Der Journalist Uwe Ernst hat stundenlang Gespräche mit dem Couturier geführt, um dessen Geschichte aufzuschreiben. „Schnittmuster eines Lebens“ solle es heißen und das Leben Hartmanns wiedergeben. Der will sich jetzt auf die Musik konzentrieren, sieben Jahre lang studierte er in Hamburg schließlich doch noch Gesang. Hartmann gibt mitunter in Binz und Dessau Benefizauftritte zugunsten krebskranker Kinder.

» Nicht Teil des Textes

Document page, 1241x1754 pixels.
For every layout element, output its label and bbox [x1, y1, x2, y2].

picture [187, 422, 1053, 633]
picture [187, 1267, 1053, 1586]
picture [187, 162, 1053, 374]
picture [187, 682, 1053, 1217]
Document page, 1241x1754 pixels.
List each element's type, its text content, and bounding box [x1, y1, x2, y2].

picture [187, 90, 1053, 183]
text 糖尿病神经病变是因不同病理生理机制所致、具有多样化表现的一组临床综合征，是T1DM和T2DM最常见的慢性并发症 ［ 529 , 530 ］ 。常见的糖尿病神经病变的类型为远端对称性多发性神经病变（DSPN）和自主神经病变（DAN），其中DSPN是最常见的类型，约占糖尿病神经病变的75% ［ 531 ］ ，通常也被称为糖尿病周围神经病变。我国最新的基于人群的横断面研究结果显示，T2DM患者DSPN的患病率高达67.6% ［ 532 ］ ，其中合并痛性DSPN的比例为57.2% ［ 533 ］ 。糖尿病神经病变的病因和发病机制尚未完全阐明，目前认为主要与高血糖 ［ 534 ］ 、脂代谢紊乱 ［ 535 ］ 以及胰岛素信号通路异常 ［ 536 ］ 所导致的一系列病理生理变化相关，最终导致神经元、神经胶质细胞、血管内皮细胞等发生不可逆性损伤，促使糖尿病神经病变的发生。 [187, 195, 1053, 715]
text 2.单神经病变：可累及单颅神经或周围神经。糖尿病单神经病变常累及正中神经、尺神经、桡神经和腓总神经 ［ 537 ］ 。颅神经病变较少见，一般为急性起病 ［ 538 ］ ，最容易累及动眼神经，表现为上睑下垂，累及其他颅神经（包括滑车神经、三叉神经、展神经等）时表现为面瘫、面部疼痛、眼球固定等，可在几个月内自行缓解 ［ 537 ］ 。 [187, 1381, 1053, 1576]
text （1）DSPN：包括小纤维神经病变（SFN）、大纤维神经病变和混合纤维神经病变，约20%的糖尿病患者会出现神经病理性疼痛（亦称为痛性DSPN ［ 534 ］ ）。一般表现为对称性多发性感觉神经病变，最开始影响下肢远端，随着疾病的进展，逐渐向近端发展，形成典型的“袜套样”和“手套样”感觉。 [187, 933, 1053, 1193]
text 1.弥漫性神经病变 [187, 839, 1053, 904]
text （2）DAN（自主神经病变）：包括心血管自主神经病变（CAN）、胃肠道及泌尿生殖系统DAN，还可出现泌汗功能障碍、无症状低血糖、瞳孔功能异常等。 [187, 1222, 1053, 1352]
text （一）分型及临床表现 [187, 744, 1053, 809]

Bei der Hamburger „Wendeltreppe“, dem Kabarett im Restaurant Parlament, tritt er regelmäßig mit seinen Chansons auf.
Schon vor zehn Jahren sagte der Couturier immer wieder, dies sei nun seine letzte Modenschau. Es stimmte nie. Inzwischen liegt seine letzte Show in Hamburg tatsächlich vier Jahre zurück. „Wir finden keine Sponsoren. Eine Schau hat 88.000 Euro gekostet“, sagt Hartmann, der sonst gern in D-Mark rechnet und noch sagen kann, wie viel sein erstes Zimmer, das er an der Mottenburger Straße in Ottensen bezog, kostete, 25 D-Mark nämlich.
Am 3. Dezember 1949 kam Hartmann nach Hamburg. Er war mit einem englischen Pass aus der DDR geflüchtet. Seine erste Anstellung bekam er bei einer Firma am Hansaplatz, aber schon 1952 machte er sich selbstständig. „Ich bin nicht der Typ, der sich unterordnet.“
Also kamen die Kunden in Hartmanns eigenes Atelier. „Die Kundinnen haben die private Atmosphäre in meinem Atelier an der Alster immer sehr geschätzt.“ Allein für Hamburgs Ehrenbürgerin Hannelore Greve fertigte er bis heute rund 700 Kleider an, Anproben sind nicht mehr nötig.
Den kleinen Raum mit der Nähmaschine in Marienthal wird Greve wohl höchst selten zu sehen bekommen. An den Hochbetrieb in Hartmanns Atelier erinnern dort nur noch die Zeitschriften, die auf dem Esstisch liegen. Aufgeschlagen sind die Seiten, die Fotos von Damen in Hartmanns Kleidern zeigen.